具体的には、既存の「介護支援等連携指導料」が見直される。
この指導料はもともと、医療機関の医師や看護師らが居宅介護支援のケアマネジャーと共同して、入院中の患者に退院後の適切な介護サービスを説明・指導することなどを評価するインセンティブ。厚労省は来年度の改定で、現行の400点の評価を「介護支援等連携指導料1」と改めて位置付けたうえで、さらに高い評価となる「介護支援等連携指導料2(500点)」を新設する方針だ。
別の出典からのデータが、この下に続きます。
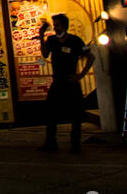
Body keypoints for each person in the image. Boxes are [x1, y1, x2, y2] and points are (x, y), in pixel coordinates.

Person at [38, 14, 93, 153]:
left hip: (71, 80)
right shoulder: (51, 40)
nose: (55, 27)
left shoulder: (75, 41)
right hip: (58, 80)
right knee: (50, 112)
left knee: (76, 114)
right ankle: (50, 142)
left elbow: (91, 57)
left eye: (57, 24)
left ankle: (75, 144)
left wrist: (81, 75)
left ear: (64, 25)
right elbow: (45, 54)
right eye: (54, 25)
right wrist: (41, 36)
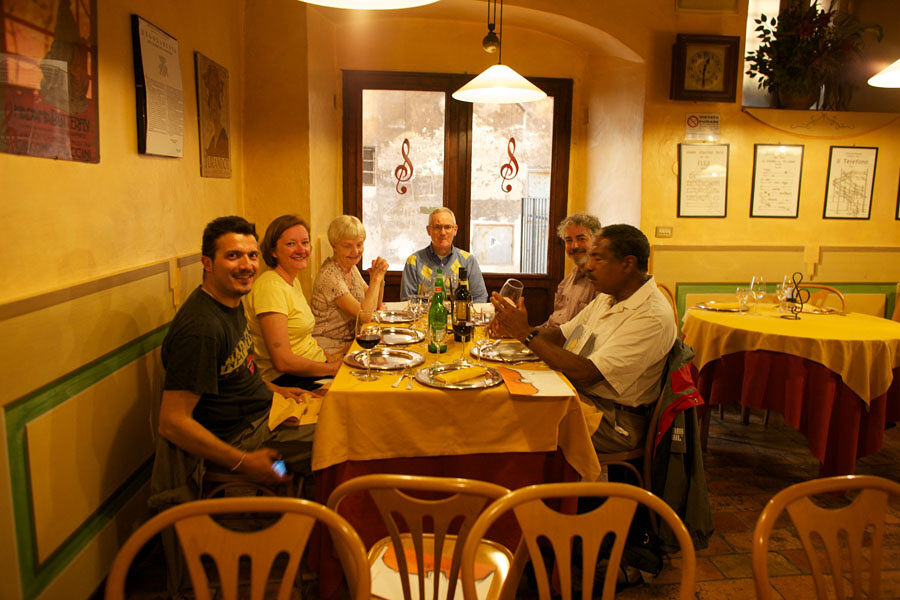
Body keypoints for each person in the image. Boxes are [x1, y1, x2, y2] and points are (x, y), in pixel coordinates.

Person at [151, 216, 315, 510]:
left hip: (268, 413)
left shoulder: (231, 299)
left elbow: (236, 370)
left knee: (340, 412)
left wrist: (278, 390)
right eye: (233, 256)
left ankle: (304, 509)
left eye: (251, 256)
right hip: (244, 440)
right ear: (207, 263)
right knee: (339, 441)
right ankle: (310, 519)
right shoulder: (201, 329)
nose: (246, 265)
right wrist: (244, 462)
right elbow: (172, 422)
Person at [490, 224, 677, 453]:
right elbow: (561, 335)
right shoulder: (609, 297)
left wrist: (525, 334)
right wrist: (518, 329)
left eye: (598, 258)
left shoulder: (651, 316)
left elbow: (588, 374)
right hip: (582, 395)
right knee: (503, 395)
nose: (588, 266)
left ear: (628, 264)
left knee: (514, 421)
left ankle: (534, 476)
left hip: (613, 419)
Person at [244, 215, 340, 390]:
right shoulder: (270, 287)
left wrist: (327, 359)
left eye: (305, 242)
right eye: (291, 244)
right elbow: (283, 362)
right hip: (287, 379)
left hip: (313, 368)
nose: (301, 249)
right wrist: (333, 369)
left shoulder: (292, 280)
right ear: (273, 251)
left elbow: (302, 339)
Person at [311, 215, 388, 355]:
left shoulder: (351, 268)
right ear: (333, 246)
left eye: (359, 244)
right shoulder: (330, 276)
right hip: (330, 349)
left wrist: (379, 278)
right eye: (347, 246)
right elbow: (365, 316)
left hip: (351, 343)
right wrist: (376, 280)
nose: (355, 252)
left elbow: (375, 305)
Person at [399, 207, 488, 302]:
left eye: (447, 227)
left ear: (455, 230)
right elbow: (407, 300)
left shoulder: (468, 261)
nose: (442, 232)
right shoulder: (414, 261)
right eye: (437, 227)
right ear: (428, 230)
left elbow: (480, 298)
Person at [539, 212, 602, 329]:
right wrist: (528, 333)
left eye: (581, 239)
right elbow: (552, 323)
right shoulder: (567, 281)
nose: (574, 246)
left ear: (596, 241)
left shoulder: (601, 282)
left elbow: (591, 331)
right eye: (569, 240)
新たな上位区分を設ける狙いは、地域のケアマネジャーとの日常的な情報共有、日頃からの関係づくりを医療機関に促すことにある。新設される「指導料2」の算定要件には、医療機関の入退院支援の担当者らが、「平時から連携体制を構築している」ケアマネジャーと共同して、患者に適切な説明・指導を行うことが加えられた。
厚労省は来年度の改定で、「治し、支える医療」の実現を重要な柱の1つに据えている。「介護支援等連携指導料」の見直しは、その中核となる円滑な入退院の実現を目指す施策の一環。診療報酬にこうした上位区分が新設されることで、地域のケアマネジャーと平時から関係をつくろうとする病院側の動きが、今後さらに活発化していく可能性がある。